| Tarefas |
A - Traduza para o inglês esta frase do texto sobre Febe: "Certamente, havia outras figuras na Igreja primitiva que realizaram tarefas semelhantes."
B - Segundo o texto sobre Febe, que título só ela recebe nas Escrituras dentro de uma comunidade eclesial?
C - Dê a continuação do texto sobre Febe a partir da última frase apresentada.

| Documento de origem |
· · · · · · ·

Podemos supor que o seu padroado sustentava os esforços da Igreja que estava se desenvolvendo. Ela não só foi escolhida para levar a carta de Paulo a Roma, mas também é provável que ela tivesse que lê-la e interpretá-la, assim que chegasse ao seu destino.
O fato de Febe ser o único personagem nas Escrituras a ter o título de diácono (diakonos) dentro de uma comunidade eclesial é um ponto importante na batalha em curso pelo restabelecimento das mulheres ao diaconato. Embora em muitas das traduções ela apareça como “ministra” ou “diaconisa”, Paulo se referiu a ela com o termo neutro [no grego] de “diácono”, ligando-a a uma comunidade real.
Certamente, havia outras figuras na Igreja primitiva que realizaram tarefas semelhantes. Muitos estudiosos indicam Santo Estêvão, um dos sete escolhidos pelos apóstolos para servir à Igreja. Mas nem ele nem nenhum dos outros seis é chamado de diácono, como Febe.

· · · · · · ·

Dados de pontos-chave de pose humana

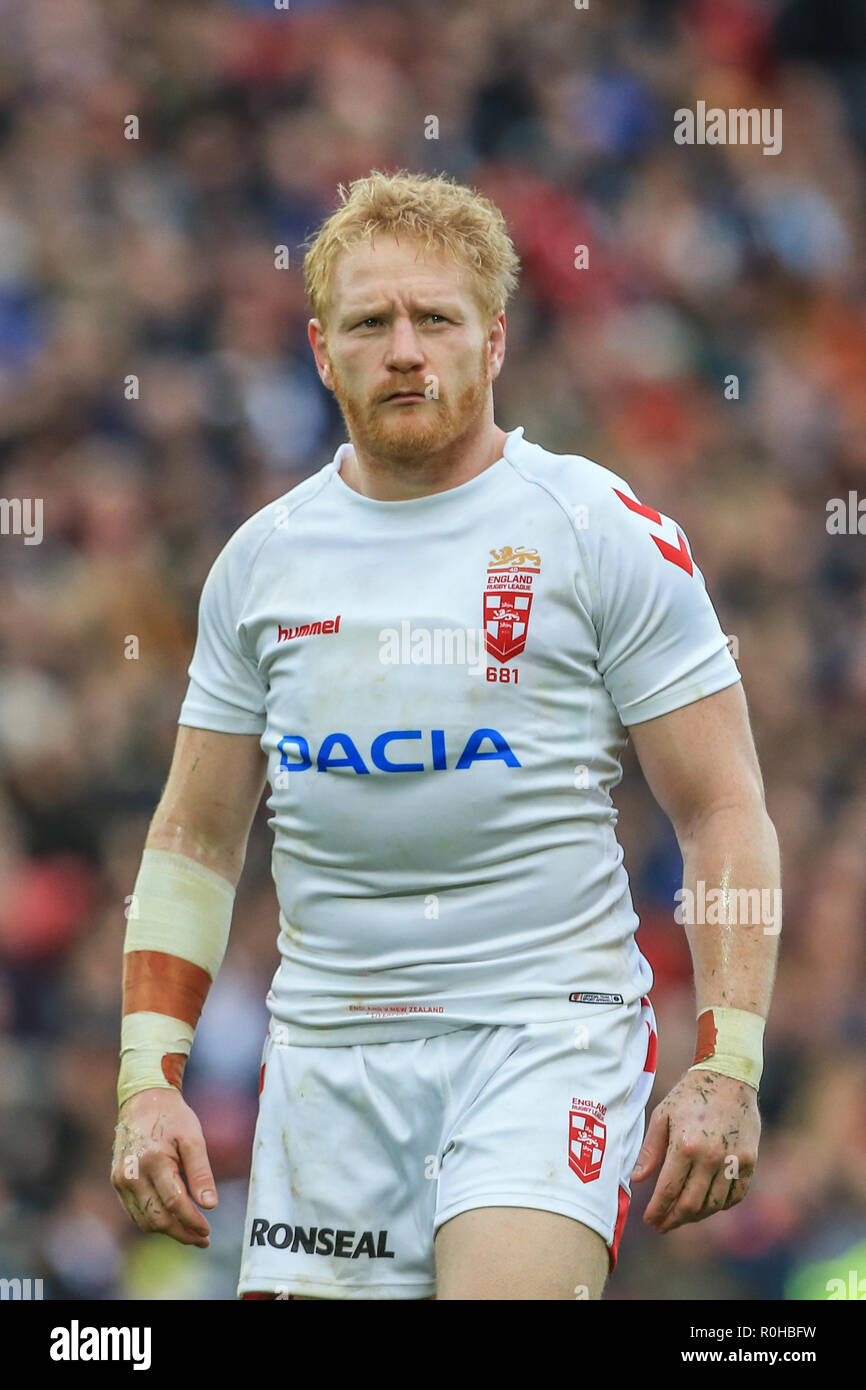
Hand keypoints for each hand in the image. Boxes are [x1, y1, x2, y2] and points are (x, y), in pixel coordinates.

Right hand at [111, 1088, 217, 1247]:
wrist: (143, 1100)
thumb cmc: (172, 1117)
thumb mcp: (193, 1138)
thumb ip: (201, 1172)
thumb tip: (210, 1206)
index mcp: (154, 1161)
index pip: (175, 1203)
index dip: (192, 1222)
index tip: (207, 1231)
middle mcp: (132, 1174)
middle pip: (157, 1218)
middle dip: (181, 1233)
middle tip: (202, 1238)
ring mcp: (121, 1180)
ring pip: (144, 1220)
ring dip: (167, 1231)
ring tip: (190, 1233)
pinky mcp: (117, 1181)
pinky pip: (134, 1211)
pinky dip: (153, 1220)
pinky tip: (172, 1220)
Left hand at [630, 1069, 759, 1231]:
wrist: (729, 1077)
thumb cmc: (690, 1094)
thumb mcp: (662, 1115)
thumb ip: (650, 1150)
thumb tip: (637, 1180)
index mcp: (685, 1146)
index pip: (668, 1191)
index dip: (657, 1210)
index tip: (649, 1220)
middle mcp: (710, 1158)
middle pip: (690, 1205)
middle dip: (673, 1220)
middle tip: (662, 1226)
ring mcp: (733, 1161)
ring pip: (713, 1206)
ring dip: (695, 1216)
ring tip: (681, 1216)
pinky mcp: (749, 1161)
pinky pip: (736, 1196)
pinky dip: (721, 1206)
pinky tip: (708, 1205)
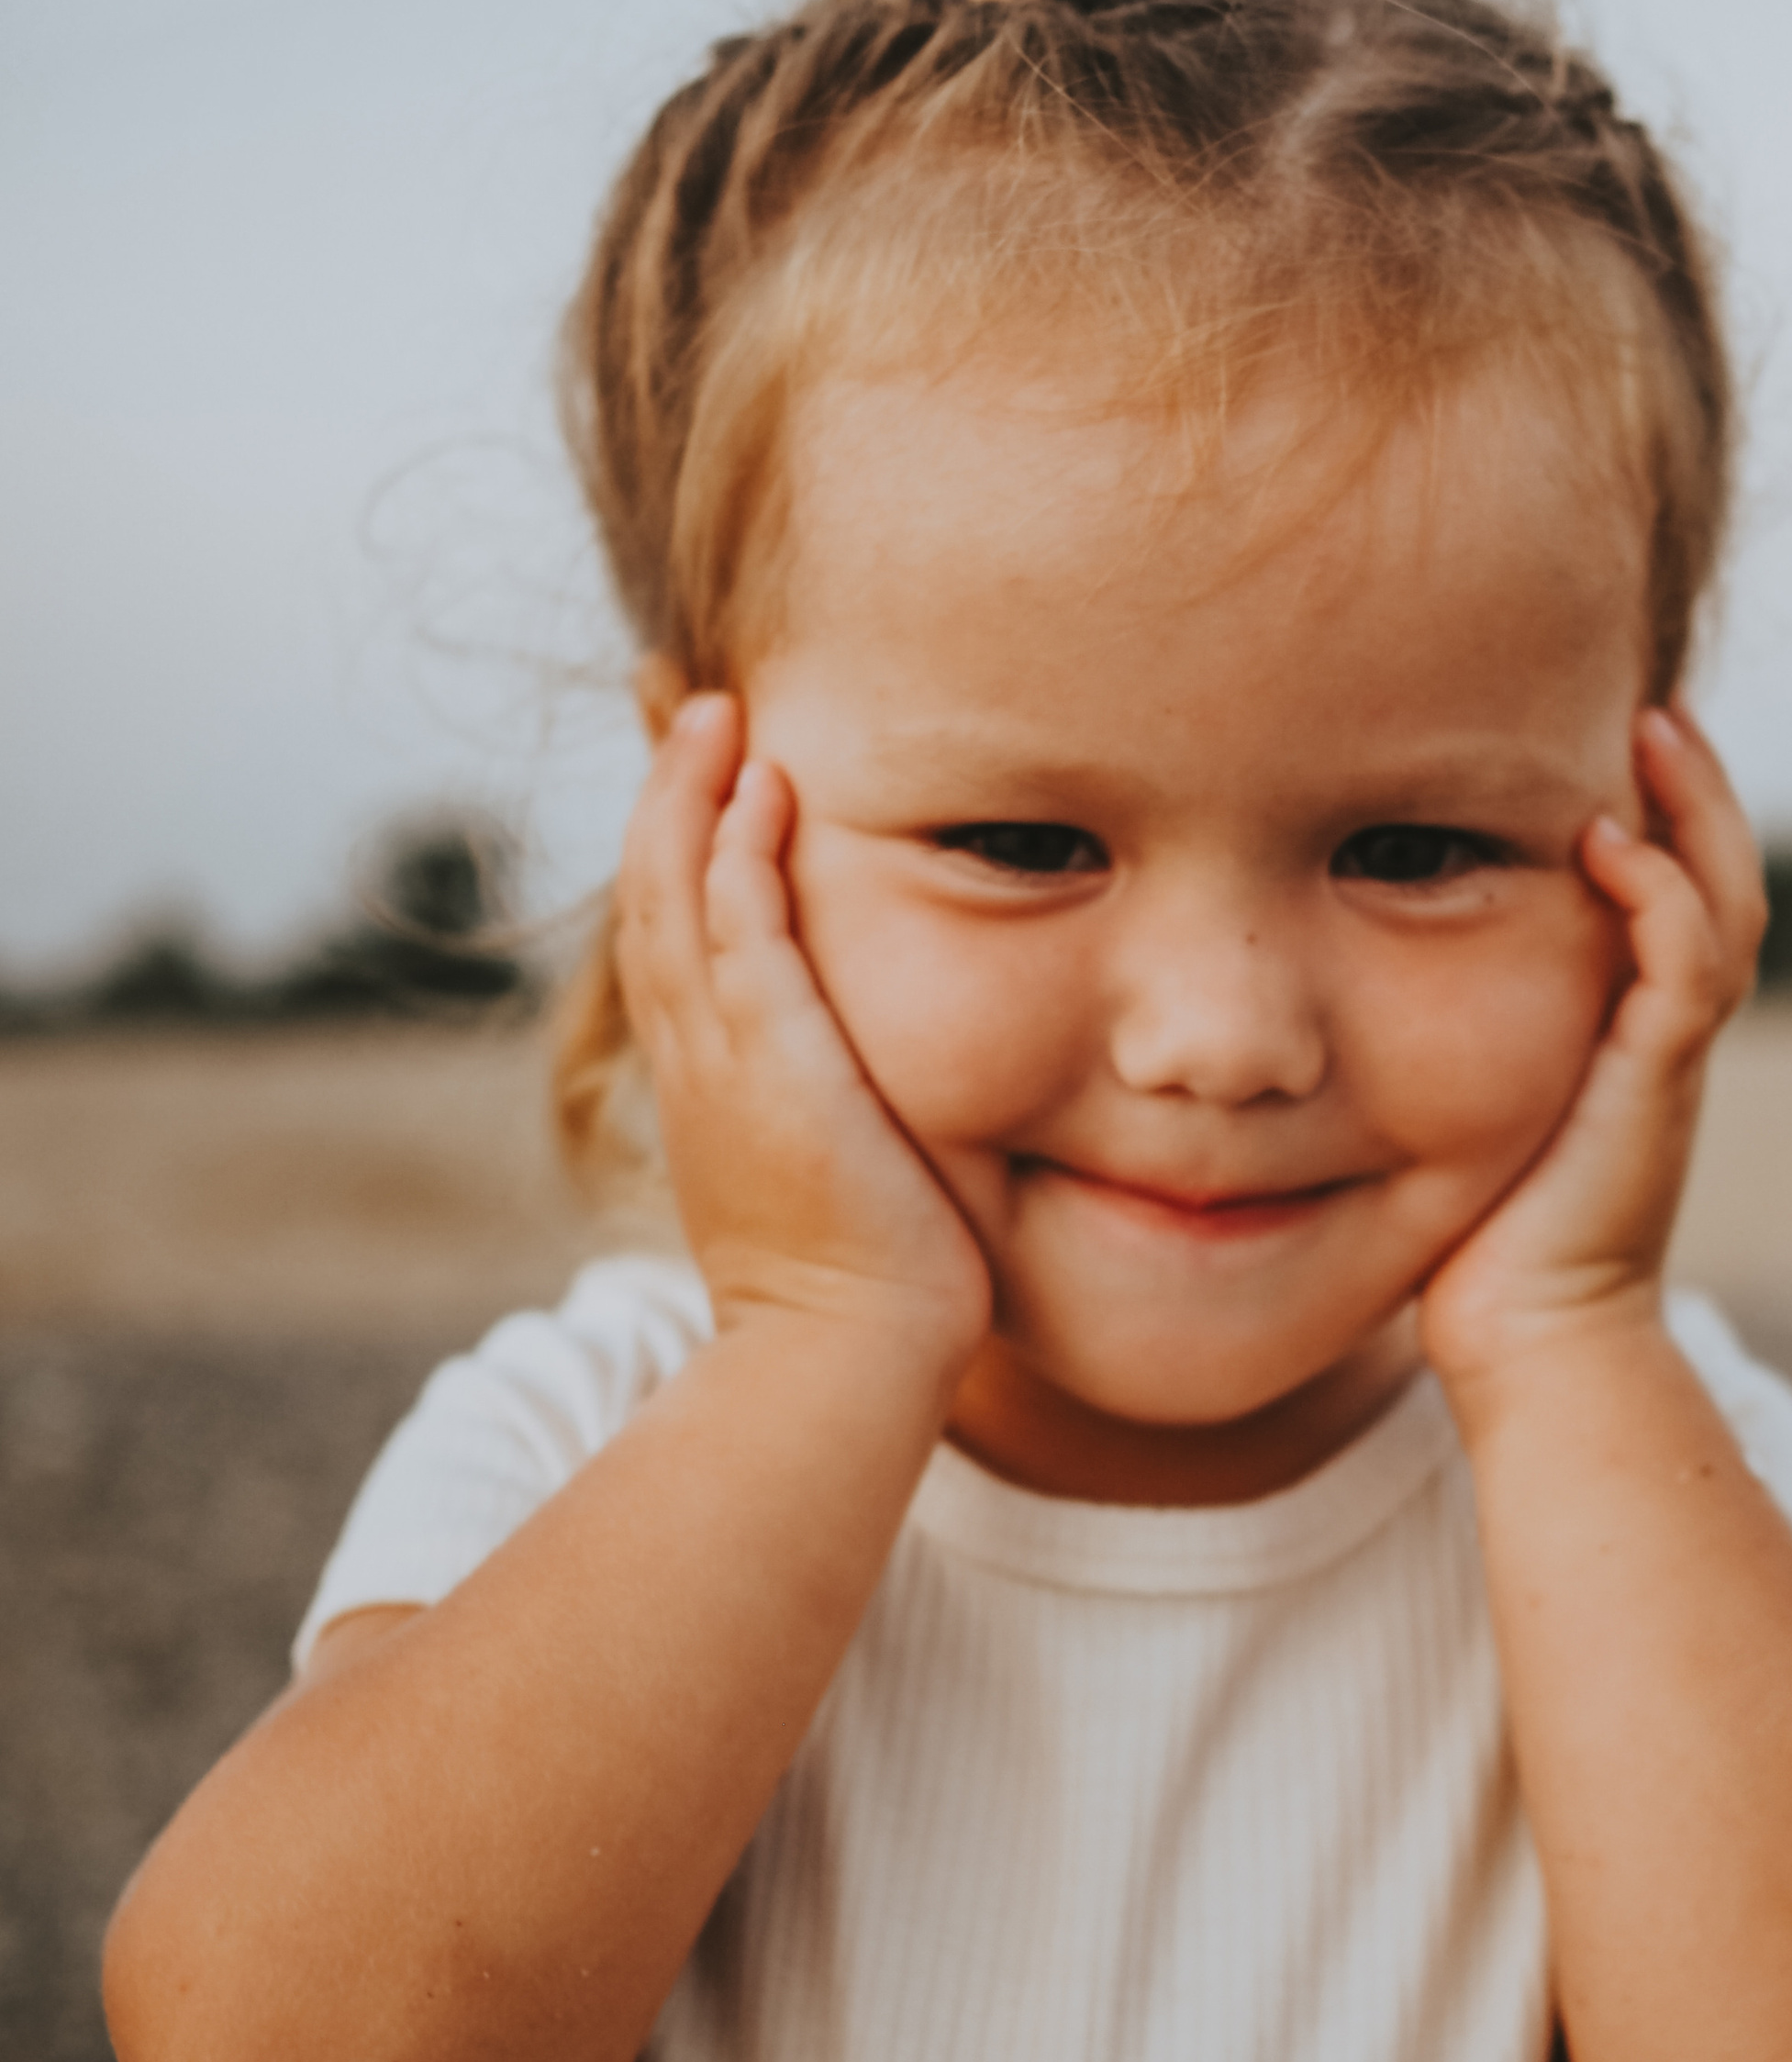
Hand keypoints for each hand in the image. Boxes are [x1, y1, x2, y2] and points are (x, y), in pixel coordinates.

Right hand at [616, 692, 994, 1367]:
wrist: (845, 1357)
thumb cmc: (861, 1288)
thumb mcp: (828, 1173)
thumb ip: (834, 1107)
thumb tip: (871, 1085)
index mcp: (703, 1082)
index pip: (668, 935)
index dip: (673, 847)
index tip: (699, 772)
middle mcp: (694, 1061)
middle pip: (650, 893)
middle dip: (665, 792)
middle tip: (689, 704)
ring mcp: (722, 1061)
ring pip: (677, 896)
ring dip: (692, 795)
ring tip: (716, 712)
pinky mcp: (772, 1065)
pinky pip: (741, 933)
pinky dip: (742, 853)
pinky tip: (764, 786)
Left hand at [1417, 705, 1764, 1390]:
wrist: (1526, 1342)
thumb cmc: (1479, 1242)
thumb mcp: (1466, 1112)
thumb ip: (1452, 1041)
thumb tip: (1359, 982)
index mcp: (1631, 1036)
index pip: (1674, 897)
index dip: (1662, 815)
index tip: (1614, 733)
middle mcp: (1665, 1039)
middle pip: (1721, 881)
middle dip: (1696, 787)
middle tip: (1652, 701)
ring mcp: (1668, 1063)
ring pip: (1722, 908)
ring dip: (1693, 814)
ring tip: (1651, 726)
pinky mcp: (1655, 1091)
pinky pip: (1685, 973)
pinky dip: (1661, 901)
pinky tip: (1609, 843)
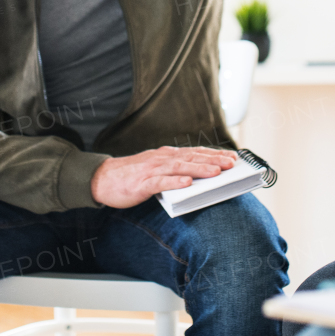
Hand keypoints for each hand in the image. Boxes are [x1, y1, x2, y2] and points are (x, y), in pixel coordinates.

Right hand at [91, 146, 236, 207]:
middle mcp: (161, 159)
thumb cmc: (131, 176)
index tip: (232, 157)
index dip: (214, 154)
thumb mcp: (155, 169)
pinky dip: (175, 182)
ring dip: (199, 168)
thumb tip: (197, 177)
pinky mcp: (142, 183)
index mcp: (165, 155)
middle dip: (213, 160)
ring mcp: (151, 170)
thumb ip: (174, 171)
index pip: (194, 152)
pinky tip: (187, 183)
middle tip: (232, 163)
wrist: (102, 179)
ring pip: (179, 167)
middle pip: (191, 157)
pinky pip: (160, 183)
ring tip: (216, 172)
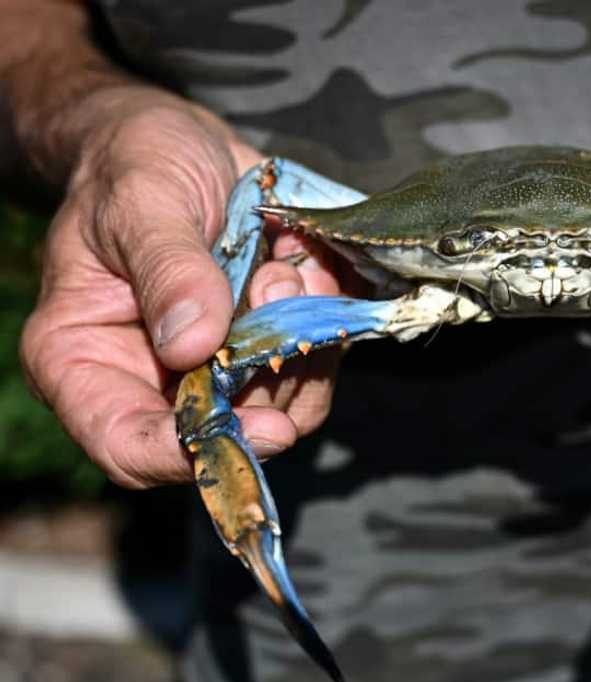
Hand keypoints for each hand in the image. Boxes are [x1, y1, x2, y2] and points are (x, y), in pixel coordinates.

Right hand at [19, 90, 342, 487]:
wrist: (180, 140)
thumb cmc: (134, 163)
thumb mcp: (141, 200)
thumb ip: (167, 269)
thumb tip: (192, 345)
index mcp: (85, 358)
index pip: (127, 445)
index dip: (192, 454)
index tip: (264, 427)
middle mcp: (152, 379)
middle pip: (224, 434)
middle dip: (270, 375)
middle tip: (278, 287)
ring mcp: (217, 367)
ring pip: (284, 403)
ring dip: (303, 339)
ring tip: (283, 264)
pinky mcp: (268, 346)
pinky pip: (316, 363)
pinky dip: (326, 319)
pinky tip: (304, 263)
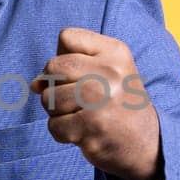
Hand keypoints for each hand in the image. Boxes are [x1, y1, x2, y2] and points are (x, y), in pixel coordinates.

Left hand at [29, 27, 158, 179]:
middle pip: (54, 66)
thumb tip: (34, 84)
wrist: (146, 142)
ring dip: (56, 111)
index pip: (67, 37)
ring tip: (80, 115)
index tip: (79, 74)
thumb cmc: (116, 102)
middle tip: (75, 99)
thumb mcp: (105, 70)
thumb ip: (69, 65)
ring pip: (49, 98)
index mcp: (116, 52)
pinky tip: (82, 132)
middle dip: (54, 85)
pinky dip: (62, 132)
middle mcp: (111, 73)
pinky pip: (54, 126)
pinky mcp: (93, 128)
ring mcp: (102, 101)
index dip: (64, 56)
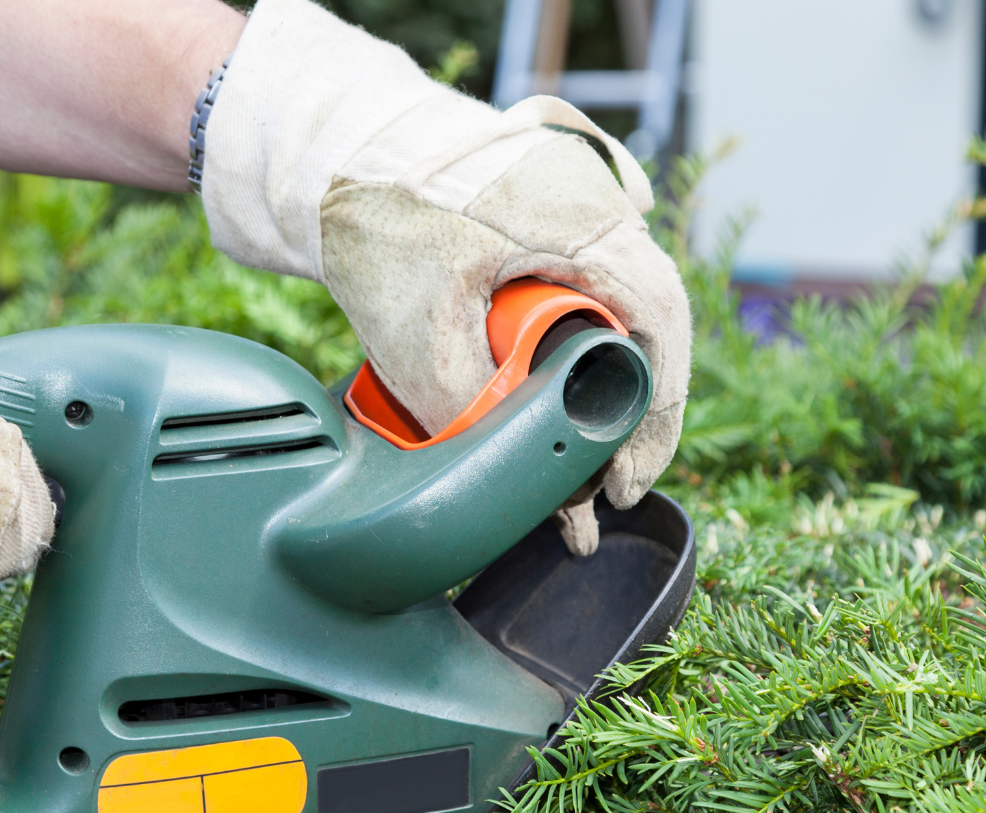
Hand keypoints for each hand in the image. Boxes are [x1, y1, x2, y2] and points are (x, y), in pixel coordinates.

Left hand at [200, 0, 690, 554]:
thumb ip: (467, 406)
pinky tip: (550, 404)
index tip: (622, 484)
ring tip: (570, 465)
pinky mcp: (543, 220)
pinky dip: (571, 350)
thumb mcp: (417, 332)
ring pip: (613, 314)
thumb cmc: (373, 217)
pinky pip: (580, 293)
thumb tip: (512, 476)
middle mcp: (598, 205)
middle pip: (644, 327)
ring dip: (595, 386)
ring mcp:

· · · · · · ·

| Respostas |
A - Certainly, there were other figures in the early Church who carried out similar tasks.

B - O título de diácono (diakonos).

C -
Poderíamos imaginar Febe mais como Maria de Magdala. Na Antiguidade, permitia-se que os patronos, tanto homens quanto mulheres, desempenhassem funções de liderança na sociedade e na Igreja. Sabemos, naturalmente, que, nos primeiros 250 anos, a maioria das assembleias e das celebrações litúrgicas ocorriam nas moradias, muitas vezes em casas de famílias lideradas por mulheres.
O fato de Paulo definir Febe como “diácona” a vincula a outras figuras que o apóstolo menciona nas suas cartas (cf. 1Timóteo 4,6 e 2Coríntios 6,4). Hoje, estamos acostumados a ouvir o papa ser definido como “servo dos servos de Deus”; ironicamente, foi o Papa Gregório quem usou essa expressão para se referir a si mesmo, e vem daí a associação automática com a figura do pontífice.
Em 14 anos de pontificado, o diácono que se tornou papa conseguiu difamar a primeira testemunha da ressurreição, defender a importância primordial do seu serviço na Igreja e depois, séculos após a sua morte, deixar completamente de lado a celebração do primeiro diácono (uma mulher) que se conhece.
O que dizer? Que a Igreja – o povo de Deus – possa recordar Santa Febe no dia 3 de setembro, mesmo que os documentos oficiais se recusem a fazer isso como conviria.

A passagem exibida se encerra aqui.